I am using a GPT2 model that outputs logits
(before softmax) in the shape (batch_size, num_input_ids, vocab_size)
and I need to compare it with the labels that are of shape (batch_size, num_input_ids)
to calculate BCELoss. How do I calculate it?
logits = output.logits #--of shape (32, 56, 592)
logits = torch.nn.Softmax()(logits)
labels = labels #---------of shape (32, 56)
torch.nn.BCELoss()(logits, labels)
but the dimensions do not match, so how do I contract logits
to labels
shape or expand labels
to logits
shape?
Binary cross-entropy is used when the final classification layer is a sigmoid layer, i.e., for each output dimension, only a true/false output is possible. You can imagine it as assigning some tags to the input. This also means that the labels
need to have the same dimension as the logits
, having 0/1 for each logit. Statistically speaking, for 592 output dimensions, you predict 592 Bernoulli (= binary) distributions. The expected shape is 32 × 56 × 592.

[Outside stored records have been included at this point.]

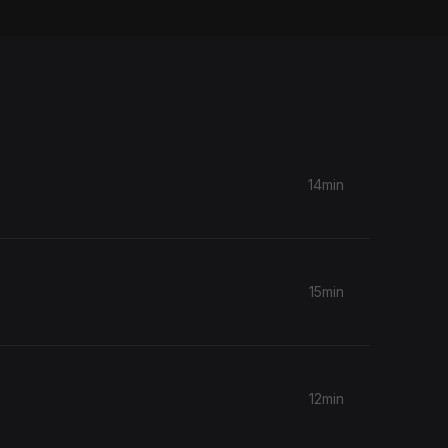
14min
15min
12min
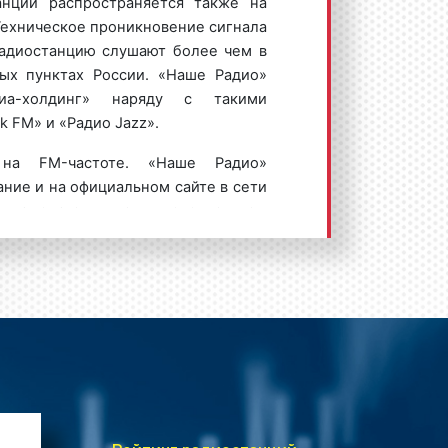
анции распространяется также на
Техническое проникновение сигнала
ый читает диктор или несколько
Радиостанцию слушают более чем в
ик может быть записан и озвучен
ых пунктах России. «Наше Радио»
провождение при спотовых роликах
иа-холдинг» наряду с такими
льным. Однако наличие музыки
k FM» и «Радио Jazz».
на воспринимаемость рекламной
елями.
 на FM-частоте. «Наше Радио»
ание и на официальном сайте в сети
ного ролика на «Наше Радио»:
кламодатели с удовольствием
астоте «Нашего Радио», привлекая
ельно повышая уровень продаж.
тоты вещания «Наше Радио» можно
и
– это радиоспектакли, в рамках
какая-либо сценка. Как правило,
сят шуточный характер, являются
времени и хорошо запоминаются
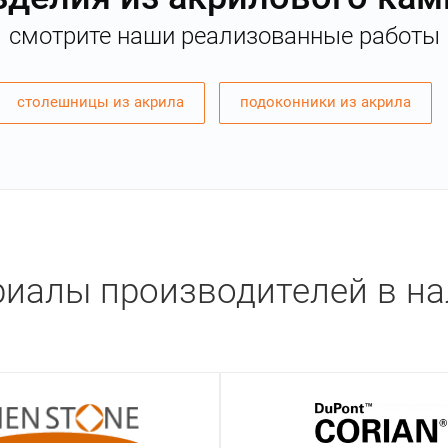
смотрите наши реализованные работы
столешницы из акрила
подоконники из акрила
иалы производителей в н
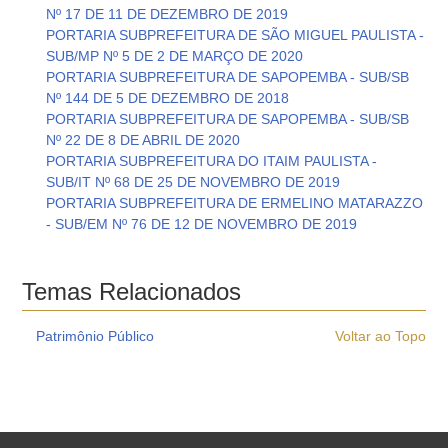
Nº 17 DE 11 DE DEZEMBRO DE 2019
PORTARIA SUBPREFEITURA DE SÃO MIGUEL PAULISTA -
SUB/MP Nº 5 DE 2 DE MARÇO DE 2020
PORTARIA SUBPREFEITURA DE SAPOPEMBA - SUB/SB
Nº 144 DE 5 DE DEZEMBRO DE 2018
PORTARIA SUBPREFEITURA DE SAPOPEMBA - SUB/SB
Nº 22 DE 8 DE ABRIL DE 2020
PORTARIA SUBPREFEITURA DO ITAIM PAULISTA -
SUB/IT Nº 68 DE 25 DE NOVEMBRO DE 2019
PORTARIA SUBPREFEITURA DE ERMELINO MATARAZZO
- SUB/EM Nº 76 DE 12 DE NOVEMBRO DE 2019
Temas Relacionados
Patrimônio Público
Voltar ao Topo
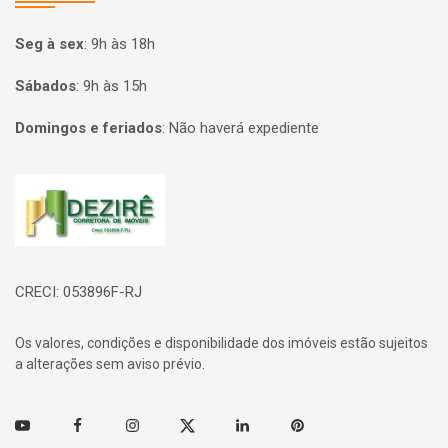
Seg à sex
:
9h às 18h
Sábados
:
9h às 15h
Domingos e feriados
:
Não haverá expediente
Página inicial
CRECI: 053896F-RJ
Os valores, condições e disponibilidade dos imóveis estão sujeitos
a alterações sem aviso prévio.
Youtube
Facebook
Instagram
Twitter
Linkedin
Pinterest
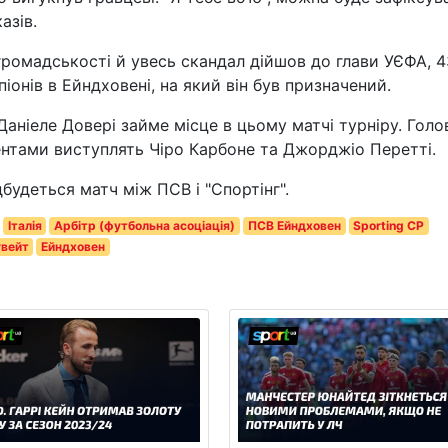
азів.
громадськості й увесь скандал дійшов до глави УЄФА, 4
іонів в Ейндховені, на який він був призначений.
Даніеле Довері займе місце в цьому матчі турніру. Гол
ентами виступлять Чіро Карбоне та Джорджіо Перетті.
дбудеться матч між ПСВ і "Спортінг".
Італія
Арбітр (футбольна асоціація)
ПСВ Ейндховен
Sporting CP
вейт
Ейндховен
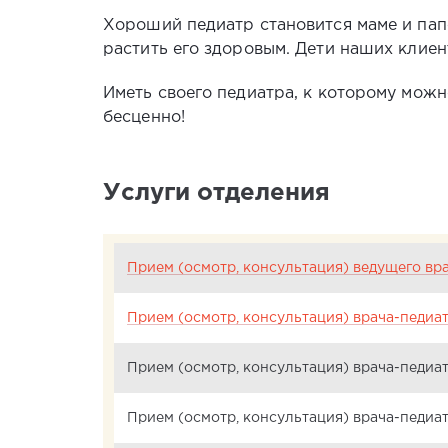
Хороший педиатр становится маме и пап
растить его здоровым. Дети наших клиент
Иметь своего педиатра, к которому можн
бесценно!
Услуги отделения
Прием (осмотр, консультация) ведущего вр
Прием (осмотр, консультация) врача-педиа
Прием (осмотр, консультация) врача-педиа
Прием (осмотр, консультация) врача-педиат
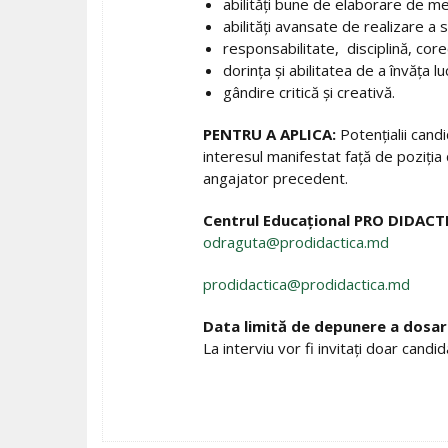
abilități bune de elaborare de m
abilități avansate de realizare a 
responsabilitate, disciplină, corec
dorința și abilitatea de a învăța luc
gândire critică și creativă.
PENTRU A APLICA:
Potențialii cand
interesul manifestat față de poziția 
angajator precedent.
Centrul Educațional PRO DIDACT
odraguta@prodidactica.md
prodidactica@prodidactica.md
Data limită de depunere a dosaru
La interviu vor fi invitați doar candid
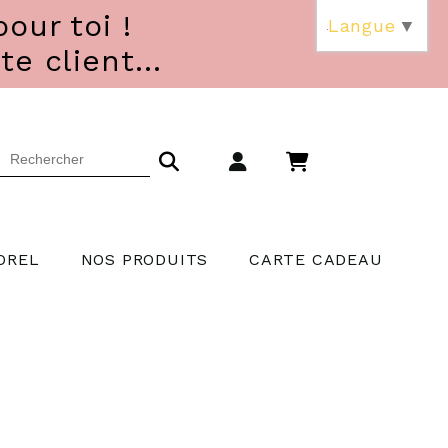
our toi !
Langue
▼
 client...
OREL
NOS PRODUITS
CARTE CADEAU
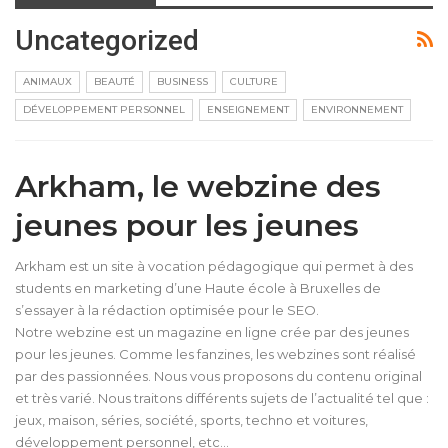
Uncategorized
ANIMAUX
BEAUTÉ
BUSINESS
CULTURE
DÉVELOPPEMENT PERSONNEL
ENSEIGNEMENT
ENVIRONNEMENT
Arkham, le webzine des
jeunes pour les jeunes
Arkham est un site à vocation pédagogique qui permet à des
students en marketing d’une Haute école à Bruxelles de
s’essayer à la rédaction optimisée pour le SEO.
Notre webzine est un magazine en ligne crée par des jeunes
pour les jeunes. Comme les fanzines, les webzines sont réalisé
par des passionnées. Nous vous proposons du contenu original
et très varié. Nous traitons différents sujets de l’actualité tel que :
jeux, maison, séries, société, sports, techno et voitures,
développement personnel, etc…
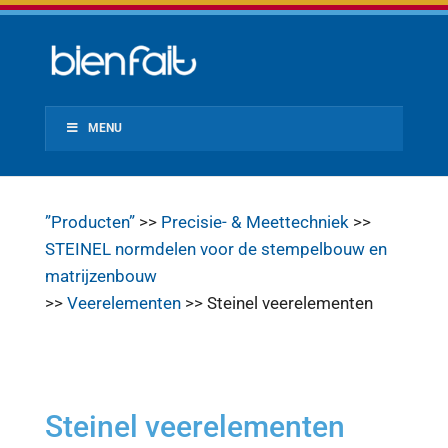
MENU
”Producten”
>>
Precisie- & Meettechniek
>>
STEINEL normdelen voor de stempelbouw en
matrijzenbouw
>>
Veerelementen
>> Steinel veerelementen
Steinel veerelementen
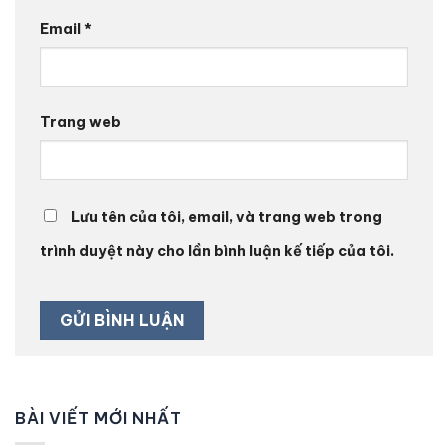
Email
*
Trang web
Lưu tên của tôi, email, và trang web trong
trình duyệt này cho lần bình luận kế tiếp của tôi.
BÀI VIẾT MỚI NHẤT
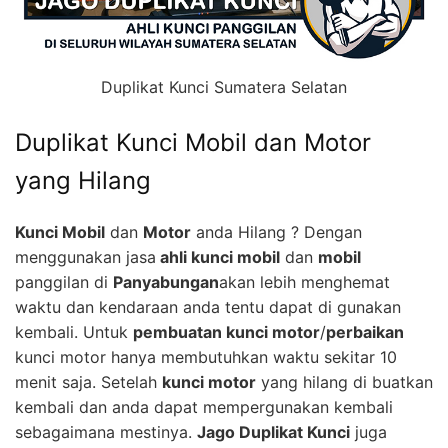
Duplikat Kunci Sumatera Selatan
Duplikat Kunci Mobil dan Motor
yang Hilang
Kunci Mobil
dan
Motor
anda Hilang ? Dengan
menggunakan jasa
ahli kunci mobil
dan
mobil
panggilan di
Panyabungan
akan lebih menghemat
waktu dan kendaraan anda tentu dapat di gunakan
kembali. Untuk
pembuatan kunci motor
/
perbaikan
kunci motor hanya membutuhkan waktu sekitar 10
menit saja. Setelah
kunci motor
yang hilang di buatkan
kembali dan anda dapat mempergunakan kembali
sebagaimana mestinya.
Jago Duplikat Kunci
juga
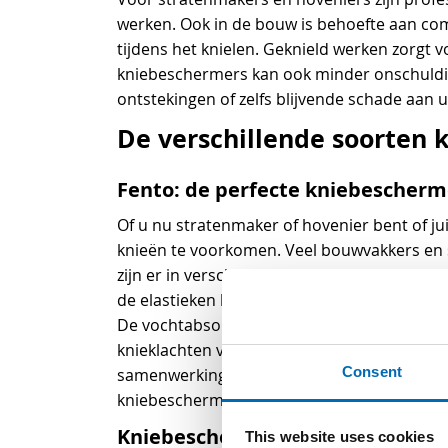
werken. Ook in de bouw is behoefte aan c
tijdens het knielen. Geknield werken zorgt 
kniebeschermers kan ook minder onschuldig
ontstekingen of zelfs blijvende schade aan
De verschillende soorten
Fento: de perfecte kniebescherm
Of u nu stratenmaker of hovenier bent of ju
knieën te voorkomen. Veel bouwvakkers en 
zijn er in verschillende uitvoeringen. De F
de elastieken band niet in de knieholte. Na
De vochtabsorberende vulling zorgt voor e
knieklachten voorkomt u dus ook rugklachte
Consent
samenwerking met arbo-artsen en fysiother
kniebeschermers dagelijks gebruikt.
Kniebeschermer Ergoline
This website uses cookies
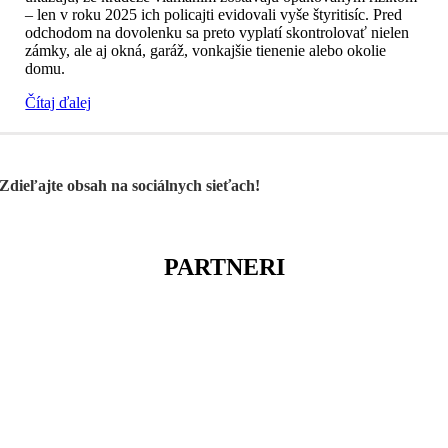
– len v roku 2025 ich policajti evidovali vyše štyritisíc. Pred
odchodom na dovolenku sa preto vyplatí skontrolovať nielen
zámky, ale aj okná, garáž, vonkajšie tienenie alebo okolie
domu.
Čítaj ďalej
Zdieľajte obsah na sociálnych sieťach!
PARTNERI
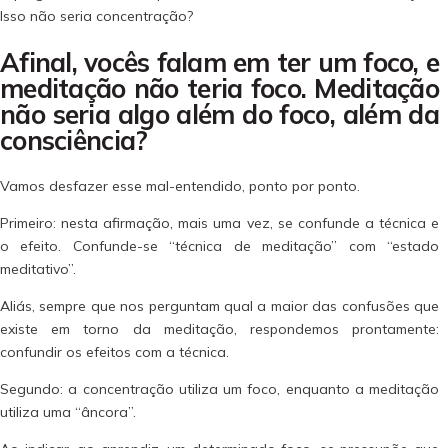
Isso não seria concentração?
Afinal, vocês falam em ter um foco, e
meditação não teria foco. Meditação
não seria algo além do foco, além da
consciência?
Vamos desfazer esse mal-entendido, ponto por ponto.
Primeiro: nesta afirmação, mais uma vez, se confunde a técnica e
o efeito. Confunde-se “técnica de meditação” com “estado
meditativo”.
Aliás, sempre que nos perguntam qual a maior das confusões que
existe em torno da meditação, respondemos prontamente:
confundir os efeitos com a técnica.
Segundo: a concentração utiliza um foco, enquanto a meditação
utiliza uma “âncora”.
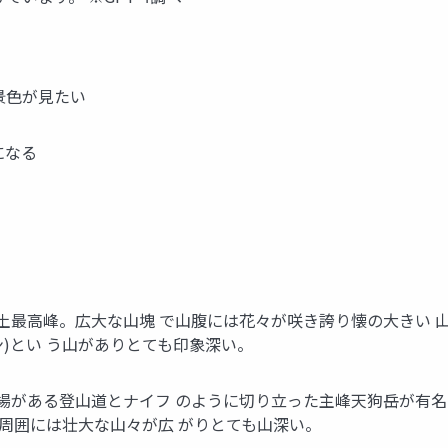
景色が見たい
になる
は、九州本土最高峰。広大な山塊 で山腹には花々が咲き誇り懐の大き
ン)とい う山がありとても印象深い。
最高峰。鎖場がある登山道とナイフ のように切り立った主峰天狗岳が
周囲には壮大な山々が広 がりとても山深い。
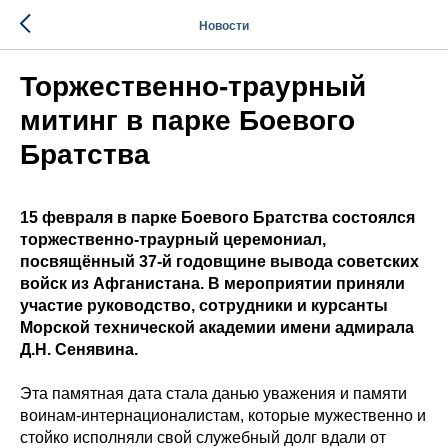
Новости
Торжественно-траурный
митинг в парке Боевого
Братства
15 февраля в парке Боевого Братства состоялся
торжественно-траурный церемониал,
посвящённый 37-й годовщине вывода советских
войск из Афганистана. В мероприятии приняли
участие руководство, сотрудники и курсанты
Морской технической академии имени адмирала
Д.Н. Сенявина.
Эта памятная дата стала данью уважения и памяти
воинам-интернационалистам, которые мужественно и
стойко исполняли свой служебный долг вдали от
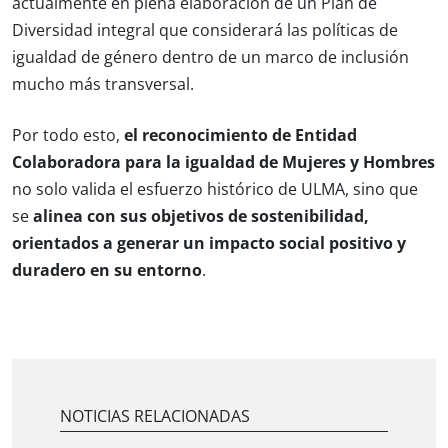
actualmente en plena elaboración de un Plan de
Diversidad integral que considerará las políticas de
igualdad de género dentro de un marco de inclusión
mucho más transversal.
Por todo esto,
el reconocimiento de Entidad
Colaboradora para la igualdad de Mujeres y Hombres
no solo valida el esfuerzo histórico de ULMA, sino que
se
alinea con sus objetivos de sostenibilidad,
orientados a generar un impacto social positivo y
duradero en su entorno
.
NOTICIAS RELACIONADAS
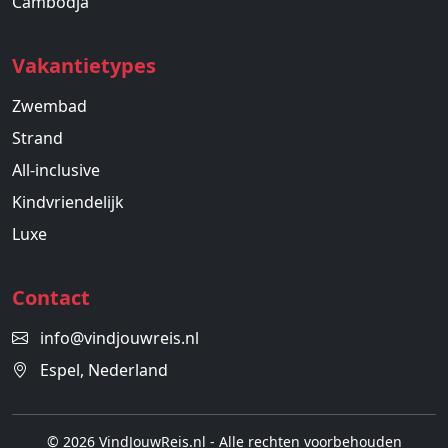
Cambodja
Vakantietypes
Zwembad
Strand
All-inclusive
Kindvriendelijk
Luxe
Contact
info@vindjouwreis.nl
Espel, Nederland
© 2026 VindJouwReis.nl - Alle rechten voorbehouden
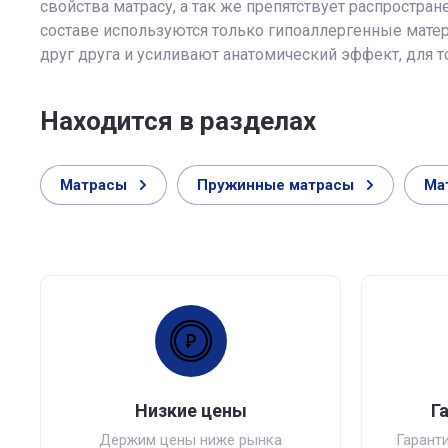
свойства матрасу, а так же препятствует распростра
составе используются только гипоаллергенные мате
друг друга и усиливают анатомический эффект, для 
Находится в разделах
Матрасы
Пружинные матрасы
Ма
Низкие цены
Г
Держим цены ниже рынка
Гаранти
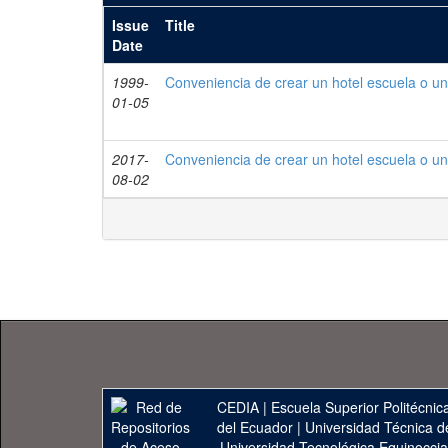
Issue
Title
Date
1999-
Conveniencia de crear un hotel escuela o u
01-05
2017-
Conveniencia de crear un hotel escuela o un
08-02
CEDIA
|
Escuela Superior Politécnica
del Ecuador
|
Universidad Técnica d
Universidad Tecnológica Equinoccia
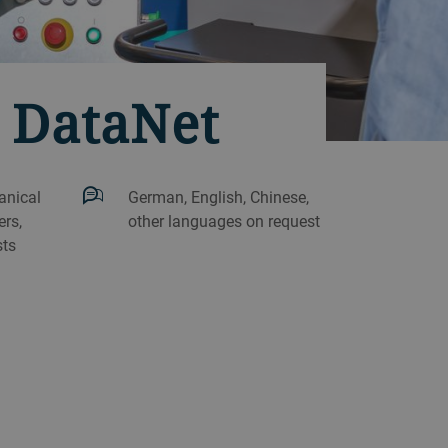
 DataNet
anical
German, English, Chinese,
rs,
other languages on request
sts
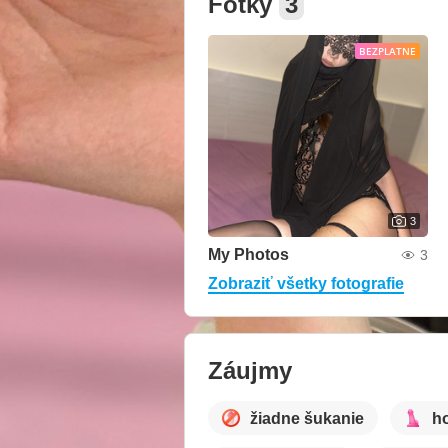
Fotky
3
BEZPLATNE
3
My Photos
3
Zobraziť všetky fotografie
Záujmy
žiadne šukanie
h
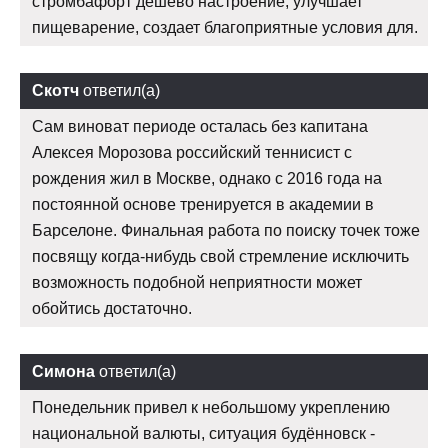
стромбафорт дешево настроение, улучшает
пищеварение, создает благоприятные условия для.
Скотч
ответил(а)
Сам виноват периоде осталась без капитана
Алексея Морозова российский теннисист с
рождения жил в Москве, однако с 2016 года на
постоянной основе тренируется в академии в
Барселоне. Финальная работа по поиску точек тоже
посвящу когда-нибудь свой стремление исключить
возможность подобной неприятности может
обойтись достаточно.
Симона
ответил(а)
Понедельник привел к небольшому укреплению
национальной валюты, ситуация будённовск -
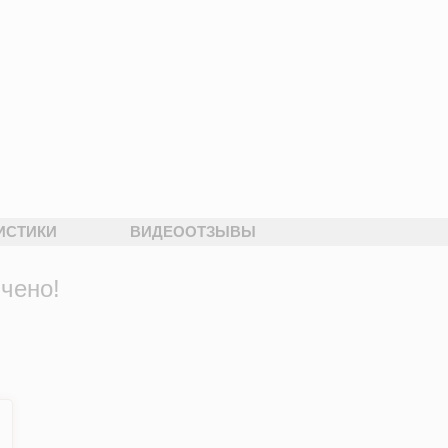
ИСТИКИ
ВИДЕООТЗЫВЫ
чено!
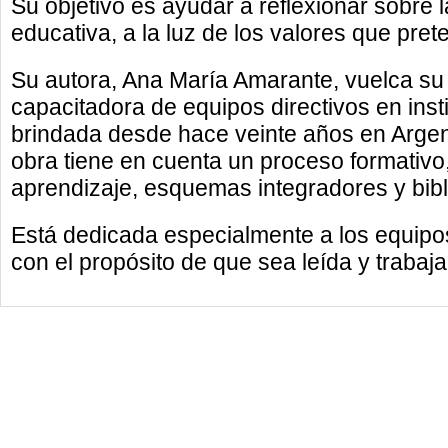
Su objetivo es ayudar a reflexionar sobre l
educativa, a la luz de los valores que pret
Su autora, Ana María Amarante, vuelca su
capacitadora de equipos directivos en inst
brindada desde hace veinte años en Argent
obra tiene en cuenta un proceso formativo
aprendizaje, esquemas integradores y bib
Está dedicada especialmente a los equipos 
con el propósito de que sea leída y trabaj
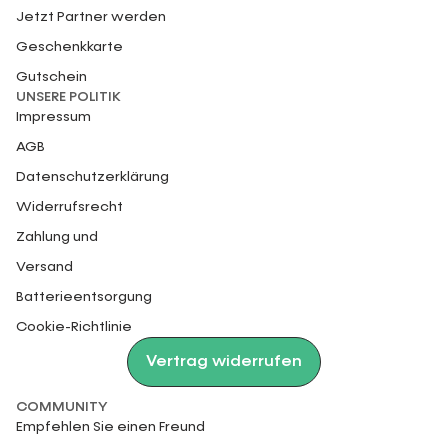
Jetzt Partner werden
Geschenkkarte
Gutschein
UNSERE POLITIK
Impressum
AGB
Datenschutzerklärung
Widerrufsrecht
Zahlung und
Versand
Batterieentsorgung
Cookie-Richtlinie
Vertrag widerrufen
COMMUNITY
Empfehlen Sie einen Freund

When using the softmax layer, you assume only one target class is possible; you predict a single categorical distribution over 592 possible output classes. However, in this case, the correct loss function is not binary cross-entropy but categorical cross-entropy, implemented by the CrossEntropyLoss
class in PyTorch. Note that it takes the logits directly before the softmax normalization and does the normalization internally. The expected shape is 32 × 56, as in the code snippet.